What’s the Difference Between MQM and DQF?¶
Today - practically none. They started as separate frameworks: MQM from DFKI, DQF from TAUS. In 2014-2015 they were harmonized into a unified DQF-MQM typology. Since 2018, the DQF subset of MQM became MQM Core. If someone says “we use DQF,” they’re essentially using MQM Core with additional productivity tracking.
How Much Does It Cost to Implement MQM at an Agency?¶
The framework itself is free - the typology and documentation are open. Your costs will be: (1) training reviewers (1-2 days of calibration sessions), (2) possibly upgrading your TMS if it doesn’t support LQA (Phrase TMS, memoQ already have built-in support), (3) time to create severity guidelines for your content types. For a small agency, a realistic implementation budget is $0 and 2-3 days of setup work.
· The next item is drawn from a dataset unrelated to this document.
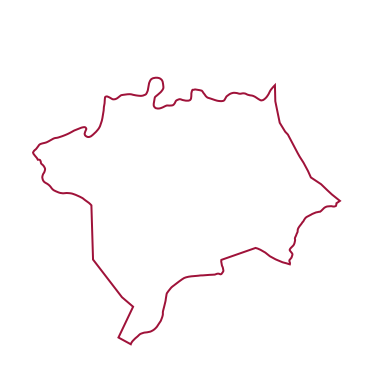 San Antonio del Norte, La Paz, Honduras, rotated 249°
{"feature_id": "27666195B2585232862225", "entity_name": "San Antonio del Norte", "entity_type": "district", "adm_level": 2, "iso_a3": "HND", "parent_name": "Honduras", "parent_adm1": "La Paz", "projection": "natural_earth1", "projection_center": [-87.706, 13.889], "detail": "fine", "context": "isolated", "style": "outline", "palette": "rose", "viewbox_px": 384, "rotation_deg": 249, "n_neighbors": 0, "source": "geoboundaries", "source_scale": "gbopen_adm2", "svg_char_len": 5997}
<svg xmlns="http://www.w3.org/2000/svg" viewBox="0 0 384 384"><g transform="rotate(249 192 192)"><path d="M277.4,59.6L277.2,60.4L276.9,60.9L276.5,61.4L276.1,61.6L275.4,61.7L274.6,61.7L273.4,61.4L272.7,61.4L272.1,61.6L270.4,62.5L269.2,62.9L268.0,63.1L266.7,63.2L266.2,63.1L265.7,62.9L264.6,62.2L263.2,61.0L262.4,59.8L261.7,59.1L260.9,58.4L259.8,57.7L259.1,57.4L257.8,57.2L256.9,57.1L255.9,57.2L255.0,57.4L254.1,57.8L253.1,58.5L252.0,59.4L251.4,59.9L250.3,60.6L249.2,61.2L247.7,61.8L245.5,62.4L243.9,63.1L242.9,63.8L241.4,65.2L239.3,67.4L238.3,68.7L237.6,70.0L237.0,71.1L236.7,72.1L236.0,74.6L235.5,75.7L234.7,77.4L234.1,78.5L233.4,79.6L232.3,80.9L231.0,82.4L227.8,85.6L226.1,87.1L225.4,87.7L223.0,89.1L218.7,91.9L217.1,92.7L215.6,93.3L164.4,75.4L118.9,88.9L106.0,95.9L82.5,71.2L71.8,80.3L72.6,81.0L73.4,82.0L73.8,82.6L74.2,83.3L74.9,84.8L75.7,86.6L76.7,89.5L77.6,91.6L77.9,92.5L78.0,93.1L78.0,94.2L77.9,96.4L77.8,97.2L77.1,99.8L76.8,101.7L76.6,102.8L76.6,103.8L76.8,105.7L77.2,107.4L77.8,109.0L78.8,111.0L80.4,113.2L82.9,116.7L85.0,118.6L86.3,119.7L87.3,120.4L87.9,120.8L88.6,121.1L90.2,121.7L91.1,122.2L95.2,125.1L99.1,127.8L100.2,128.5L101.7,129.3L105.8,131.7L106.5,132.3L107.1,133.2L107.9,134.4L109.9,137.8L110.4,138.8L110.8,140.0L113.0,147.5L114.1,151.7L114.5,153.8L114.5,154.5L114.5,155.5L114.4,156.4L114.1,158.6L113.5,161.2L112.4,165.0L111.6,167.8L111.2,169.5L111.0,170.2L110.2,172.5L108.5,178.2L106.8,183.4L106.7,184.0L106.7,185.8L106.5,186.9L106.3,187.4L106.0,187.9L105.1,188.9L104.9,189.3L104.9,189.7L104.9,190.0L105.1,190.4L105.8,191.5L106.6,192.6L106.9,192.9L107.3,193.1L108.2,193.3L109.3,193.5L110.7,193.7L112.6,193.6L116.3,194.3L117.0,194.5L118.1,195.1L117.0,231.3L115.6,233.1L113.5,235.2L109.2,238.7L104.1,241.7L99.3,245.8L98.4,246.7L93.9,251.4L91.6,254.6L89.4,257.4L89.8,257.7L90.6,258.0L91.4,258.1L92.4,258.1L92.8,258.2L93.4,258.5L93.6,258.8L95.1,261.4L97.2,263.1L97.7,263.4L98.1,263.5L98.7,263.5L102.2,262.4L102.8,262.4L103.0,262.5L103.3,262.7L103.7,263.2L104.3,264.1L104.6,264.8L105.4,266.6L105.8,267.5L106.2,268.0L106.6,268.5L107.6,269.4L109.4,270.6L110.3,271.1L110.8,271.2L111.5,271.3L112.1,271.6L112.7,272.1L114.0,273.5L115.3,274.6L116.7,276.1L117.6,276.6L118.9,277.2L120.0,278.1L121.3,279.8L123.3,283.1L124.2,284.3L124.6,285.3L125.5,286.3L126.8,288.1L127.3,289.1L127.6,290.1L128.2,295.2L128.4,296.4L128.5,300.4L128.2,302.1L128.0,303.6L127.9,304.0L127.7,304.3L127.7,304.6L128.1,305.9L129.7,309.5L130.0,310.7L130.1,311.8L130.1,312.6L129.9,313.6L129.3,315.6L128.7,317.3L128.0,318.3L127.5,319.4L127.4,320.1L127.4,321.0L127.5,321.5L129.4,322.8L129.7,322.8L129.8,323.1L130.2,324.9L130.7,326.9L139.6,321.7L145.3,318.9L153.0,315.3L163.0,308.2L170.1,307.8L179.5,306.6L186.3,305.2L190.4,304.6L211.3,302.1L214.9,300.6L225.2,298.7L246.9,302.3L262.0,307.7L261.3,306.2L260.6,304.8L259.2,302.3L258.2,301.0L255.8,298.4L254.8,297.0L254.0,295.8L253.2,294.2L252.7,292.8L252.4,291.5L252.4,290.9L252.5,290.4L252.6,289.8L252.8,289.3L253.0,289.0L253.4,288.6L255.0,287.3L258.1,285.1L258.9,284.4L259.8,283.5L260.5,282.6L261.6,280.6L262.9,278.8L263.4,278.3L264.3,277.5L264.8,277.0L265.4,276.0L265.9,274.8L266.1,273.9L266.3,272.6L266.6,271.9L266.9,271.2L268.2,269.5L269.1,267.8L269.5,266.9L269.8,266.0L269.9,265.1L270.0,264.2L270.0,263.3L269.9,262.2L269.2,259.6L268.9,258.7L268.8,258.4L268.0,257.4L266.5,255.6L266.1,255.0L265.9,254.3L265.9,253.6L266.2,252.3L266.8,250.8L267.5,249.4L268.3,248.1L269.6,246.4L272.6,242.8L274.0,241.0L274.4,240.5L274.9,240.1L275.6,239.7L276.7,239.2L278.4,238.8L280.3,238.2L282.2,237.8L282.7,237.6L283.1,237.4L283.6,236.7L284.3,235.7L286.4,232.1L286.7,231.4L286.8,230.2L287.0,229.8L287.1,229.5L287.2,229.2L287.1,228.9L286.7,228.5L285.9,227.8L284.4,226.8L281.7,225.7L279.8,224.7L279.3,224.3L278.9,223.8L278.6,223.3L278.5,222.7L278.5,222.0L278.6,221.3L279.0,220.2L279.4,219.1L280.1,218.0L281.3,216.1L282.3,215.0L282.8,214.3L283.1,213.7L283.2,212.9L283.2,212.2L283.2,211.4L283.1,210.5L282.9,209.8L282.4,209.1L281.3,208.0L280.6,207.0L280.1,206.1L280.0,205.6L279.9,205.1L280.0,204.4L280.2,203.6L280.8,201.8L281.6,200.0L281.8,199.4L281.8,199.0L281.8,198.0L281.5,194.9L281.5,192.9L281.6,192.2L281.7,191.4L281.9,190.8L282.1,190.1L282.9,188.8L283.2,188.3L283.5,188.0L284.8,187.4L285.4,187.3L286.0,187.2L286.9,187.4L288.3,188.0L293.0,190.8L293.7,191.3L294.1,192.0L294.3,192.6L295.1,195.0L296.4,198.5L297.1,199.8L298.0,201.2L298.8,202.1L299.3,202.5L299.7,202.7L300.5,203.0L302.8,203.6L305.3,204.1L306.5,204.1L307.1,204.0L307.8,203.8L308.5,203.4L309.1,203.1L309.7,202.5L310.3,201.9L310.7,201.2L311.2,200.4L311.5,199.6L311.8,198.7L312.0,197.5L312.2,196.5L312.1,195.5L312.0,194.6L311.6,193.8L311.0,192.9L309.7,191.6L308.9,190.9L305.1,188.6L303.1,187.4L302.5,187.0L301.1,185.7L300.3,184.8L299.8,184.1L299.6,183.2L299.6,181.9L299.6,180.7L299.8,179.7L300.0,178.9L300.6,177.5L301.2,176.3L302.3,174.3L303.8,171.9L304.9,170.4L305.3,169.6L305.7,168.8L306.4,166.6L307.4,162.4L307.7,160.9L307.7,160.4L307.6,159.9L306.4,156.0L306.2,154.9L306.2,153.5L306.5,152.3L306.8,151.5L307.3,150.9L309.8,148.9L311.4,147.3L311.7,146.8L311.9,146.3L311.9,145.8L311.9,145.4L311.7,145.0L311.6,144.8L310.9,144.4L309.3,143.6L306.2,142.2L302.9,140.2L299.7,138.7L293.2,134.9L290.9,133.4L289.9,132.6L287.6,130.7L286.5,129.8L285.5,128.7L284.7,127.7L283.9,126.4L282.6,124.0L281.9,122.3L281.0,120.1L280.6,118.9L280.2,117.5L280.2,116.7L280.2,115.9L280.4,115.1L280.8,114.3L281.5,113.5L282.2,113.0L282.7,112.7L283.3,112.5L284.2,112.5L284.8,112.6L285.4,113.0L286.6,113.9L288.3,115.6L288.7,115.9L289.3,116.0L289.7,115.9L290.1,115.8L290.5,115.6L290.8,115.3L291.0,115.0L291.2,114.6L291.5,113.3L291.7,111.8L291.6,104.0L291.5,103.3L291.2,101.2L290.9,98.9L290.7,96.6L290.6,93.9L290.6,90.9L290.8,86.7L291.0,85.3L291.4,83.7L291.5,82.8L291.5,81.7L291.3,80.3L290.7,76.2L290.5,74.0L290.6,72.5L291.0,69.5L291.1,67.9L291.0,67.0L290.7,66.1L289.7,64.6L288.2,62.2L287.9,61.6L287.4,60.1L287.0,59.2L286.3,58.3L285.9,57.8L285.4,57.7L284.5,57.7L282.4,58.3L279.2,59.4L278.4,59.5L277.4,59.6Z" fill="none" stroke="#9f1239" stroke-width="2"/></g></svg>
Will Automatic Metrics (BLEU, COMET) Replace Manual MQM Evaluation?¶
No. Automatic metrics are great for rapid screening of large MT volumes, but they can’t tell the difference between a critical medication dosage error and a minor stylistic inaccuracy - both are just “doesn’t match reference” to BLEU. MQM with manual annotation remains the gold standard for quality evaluation where errors carry different weights.
Which Tools Support MQM-Based Evaluation?¶
Phrase TMS, memoQ, Smartcat, and Lokalise all have built-in support. SDL Trados also supports LQA with custom profiles. For freelancers without a TMS, Google Sheets or Excel with a scoring formula works perfectly as a starting point.